Date: September (TBD)
Event: Deschutes Brew Bus
Details: Throughout the winter season, Mt. Bachelor partners with Deschutes Brewery to offer the “Deschutes Brew Bus” between Portland and Mt. Bachelor. For $109, riders get bus transportation from the Deschutes Brewery pub in Portland to Mt. Bachelor, a lift ticket for the day, a lunch voucher, a light dinner at the Deschutes Brewery pub in Bend and transportation back to Portland — all in the same day. Of course, riders can enjoy some Deschutes Brewery beer as well!
Dates: Jan. 19 and 31, Feb. 16, March 7 and 28, April 25
Event: Laurelwood Town Challenge
Location: Mt. Hood Meadows
Details: The Town Challenge, sponsored by Laurelwood Brewing Co., is a recreational race series designed for skiers and snowboarders of all levels. The goal of the series is to provide both business and non-business teams the opportunity to enjoy Mt. Hood Meadows in a team-oriented, family friendly, recreational racing environment. Participants may race as an individual or as a team.
Dates: Feb. 27, March 6, March 13
Event: Anthony Lakes Nordic Crawl
Location: North Powder
Details: This new event invites you to Nordic ski from brewery to brewery for tastings. Enjoy up to 10 different beers and up to 10 different wines, all local of course! Family friendly, non-alcoholic beverages provided. Enjoy at your leisure or register for the competitive event.
Date: March 22
Event: Full Sail Banked Slalom
Location: Mt. Hood Meadows
Details: Sponsored by Full Sail Brewing, this event challenges skiers and snowboarders to complete a series of banked turns. The faster a rider goes, the bigger the course becomes due to the nature of the course’s high walls. Everyone gets two runs and the combined time will be used to determine the finish order. The event is open to men and women, juniors as well as adults, open and masters divisions. There is a cash prize purse to be split among the open and masters division winners (based on full fields) and gift cards for the junior divisions.
Date: April 4
Event: Sno-Kona Pond Skim
Location: Mt. Hood Meadows
Details: The ninth annual Sno-Kona Pond Skim at Mt. Hood Meadows, presented by Kona Brewing (brewed in Portland), challenges snowboarders and skiers to skim across 100 feet of frigid water. All competitors must be 21 or older. Participants get one attempt to cross the pond successfully. There will be prizes for the top competitors as well as best costume, best splash and more!
Date: April 25
Event: Shoes, Brews & Views
Details: Wanderlust Tours offers snowshoeing tours in the winter with a beer component.
Dates: Daily, check website for availability
Event: Brews & Views
Details: Wanderlust Tours offers canoeing tours in the summer with a beer component.

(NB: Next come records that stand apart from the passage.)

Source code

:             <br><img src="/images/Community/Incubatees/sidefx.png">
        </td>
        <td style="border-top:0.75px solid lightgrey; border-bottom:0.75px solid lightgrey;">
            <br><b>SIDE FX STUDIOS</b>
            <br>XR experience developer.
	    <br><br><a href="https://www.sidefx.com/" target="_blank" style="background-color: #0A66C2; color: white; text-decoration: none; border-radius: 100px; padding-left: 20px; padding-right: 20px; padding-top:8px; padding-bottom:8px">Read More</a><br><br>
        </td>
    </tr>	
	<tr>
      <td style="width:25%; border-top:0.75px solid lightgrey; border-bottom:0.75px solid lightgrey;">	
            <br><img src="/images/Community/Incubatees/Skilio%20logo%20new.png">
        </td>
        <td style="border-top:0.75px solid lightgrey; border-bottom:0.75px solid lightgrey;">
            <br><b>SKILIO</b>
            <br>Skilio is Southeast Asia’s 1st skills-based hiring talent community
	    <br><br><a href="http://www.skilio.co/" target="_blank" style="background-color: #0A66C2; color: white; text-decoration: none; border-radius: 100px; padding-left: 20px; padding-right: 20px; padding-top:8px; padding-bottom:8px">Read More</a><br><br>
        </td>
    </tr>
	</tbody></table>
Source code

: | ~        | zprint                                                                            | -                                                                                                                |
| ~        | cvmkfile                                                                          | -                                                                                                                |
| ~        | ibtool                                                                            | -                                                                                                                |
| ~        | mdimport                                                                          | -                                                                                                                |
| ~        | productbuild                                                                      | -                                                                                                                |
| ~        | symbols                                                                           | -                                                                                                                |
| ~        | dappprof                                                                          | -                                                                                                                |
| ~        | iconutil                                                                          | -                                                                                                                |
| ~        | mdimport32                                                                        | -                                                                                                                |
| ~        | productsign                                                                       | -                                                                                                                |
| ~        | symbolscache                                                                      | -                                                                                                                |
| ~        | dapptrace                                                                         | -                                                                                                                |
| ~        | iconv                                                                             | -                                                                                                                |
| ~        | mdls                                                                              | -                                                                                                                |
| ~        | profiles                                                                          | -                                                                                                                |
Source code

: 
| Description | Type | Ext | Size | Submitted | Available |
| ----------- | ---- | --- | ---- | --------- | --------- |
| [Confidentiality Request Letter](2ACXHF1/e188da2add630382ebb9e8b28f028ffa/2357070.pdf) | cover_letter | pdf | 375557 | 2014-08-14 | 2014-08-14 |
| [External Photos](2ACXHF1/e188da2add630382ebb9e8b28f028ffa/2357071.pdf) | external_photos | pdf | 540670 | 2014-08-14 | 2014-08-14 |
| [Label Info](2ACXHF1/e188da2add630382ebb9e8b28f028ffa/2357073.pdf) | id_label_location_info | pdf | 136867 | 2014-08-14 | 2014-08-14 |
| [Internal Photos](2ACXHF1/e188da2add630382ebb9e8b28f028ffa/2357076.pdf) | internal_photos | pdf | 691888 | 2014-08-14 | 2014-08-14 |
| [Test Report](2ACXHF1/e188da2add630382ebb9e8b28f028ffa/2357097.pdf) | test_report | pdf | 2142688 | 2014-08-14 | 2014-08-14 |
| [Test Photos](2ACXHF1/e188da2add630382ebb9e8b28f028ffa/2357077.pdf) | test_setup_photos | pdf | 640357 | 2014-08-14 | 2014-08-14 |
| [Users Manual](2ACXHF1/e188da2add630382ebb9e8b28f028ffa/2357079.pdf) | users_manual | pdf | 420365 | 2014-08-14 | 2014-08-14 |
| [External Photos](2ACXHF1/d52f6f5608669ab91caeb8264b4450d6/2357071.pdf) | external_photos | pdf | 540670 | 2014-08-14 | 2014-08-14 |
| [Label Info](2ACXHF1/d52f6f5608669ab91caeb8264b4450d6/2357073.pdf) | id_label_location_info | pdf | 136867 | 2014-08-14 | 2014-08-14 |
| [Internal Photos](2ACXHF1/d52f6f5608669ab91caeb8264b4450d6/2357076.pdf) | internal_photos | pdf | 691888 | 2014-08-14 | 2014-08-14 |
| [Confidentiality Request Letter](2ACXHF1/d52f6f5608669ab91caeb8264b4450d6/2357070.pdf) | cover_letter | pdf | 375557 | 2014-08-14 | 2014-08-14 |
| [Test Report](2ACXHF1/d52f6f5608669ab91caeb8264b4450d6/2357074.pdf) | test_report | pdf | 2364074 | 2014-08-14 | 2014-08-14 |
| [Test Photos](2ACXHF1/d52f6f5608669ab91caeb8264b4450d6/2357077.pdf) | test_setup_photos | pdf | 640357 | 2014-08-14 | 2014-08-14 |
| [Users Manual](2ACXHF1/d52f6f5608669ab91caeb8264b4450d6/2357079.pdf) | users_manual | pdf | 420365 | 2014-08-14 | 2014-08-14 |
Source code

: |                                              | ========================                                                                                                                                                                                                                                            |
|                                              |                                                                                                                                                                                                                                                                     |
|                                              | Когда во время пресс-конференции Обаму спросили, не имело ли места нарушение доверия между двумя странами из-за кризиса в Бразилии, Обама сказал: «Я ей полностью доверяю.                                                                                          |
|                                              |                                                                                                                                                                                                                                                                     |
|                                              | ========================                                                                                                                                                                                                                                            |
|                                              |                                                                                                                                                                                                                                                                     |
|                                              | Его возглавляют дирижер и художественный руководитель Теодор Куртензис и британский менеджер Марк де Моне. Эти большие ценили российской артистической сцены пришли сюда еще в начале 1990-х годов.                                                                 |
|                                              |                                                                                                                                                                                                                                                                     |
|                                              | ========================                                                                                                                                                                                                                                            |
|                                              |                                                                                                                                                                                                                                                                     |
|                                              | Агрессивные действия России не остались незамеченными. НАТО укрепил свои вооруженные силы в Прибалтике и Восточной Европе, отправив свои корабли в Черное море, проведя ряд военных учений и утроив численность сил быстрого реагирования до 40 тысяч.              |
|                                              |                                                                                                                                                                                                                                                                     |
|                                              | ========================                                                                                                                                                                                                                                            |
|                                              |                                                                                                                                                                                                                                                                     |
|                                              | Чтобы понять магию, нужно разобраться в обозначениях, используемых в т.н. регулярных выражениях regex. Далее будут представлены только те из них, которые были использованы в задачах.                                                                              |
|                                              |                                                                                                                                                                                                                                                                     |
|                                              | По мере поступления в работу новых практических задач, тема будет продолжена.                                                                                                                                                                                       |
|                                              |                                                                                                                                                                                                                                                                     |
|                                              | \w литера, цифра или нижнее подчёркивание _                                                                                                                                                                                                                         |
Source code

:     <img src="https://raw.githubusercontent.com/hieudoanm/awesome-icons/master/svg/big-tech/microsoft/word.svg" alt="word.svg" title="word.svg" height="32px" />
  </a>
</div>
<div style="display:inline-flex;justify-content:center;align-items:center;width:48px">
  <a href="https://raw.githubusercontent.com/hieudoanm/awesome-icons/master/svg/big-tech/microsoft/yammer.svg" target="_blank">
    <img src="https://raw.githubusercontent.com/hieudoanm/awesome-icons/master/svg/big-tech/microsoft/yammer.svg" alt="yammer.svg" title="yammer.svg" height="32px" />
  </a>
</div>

Dates: Daily June-October, check website for availability
Event: Raft n’ Brew
Details: In the summertime, Sun Country Tours does whitewater rafting trips in conjunction with local breweries.
Dates: Various, check website for schedule
Event: Beers Made By Walking
Location: Various cities in Oregon and other states
Details: Beers Made By Walking is a program that invites brewers to make beer inspired by nature hikes and urban walks. Each walk is different and each beer is a portrait of that landscape. The program happens in multiple cities each year.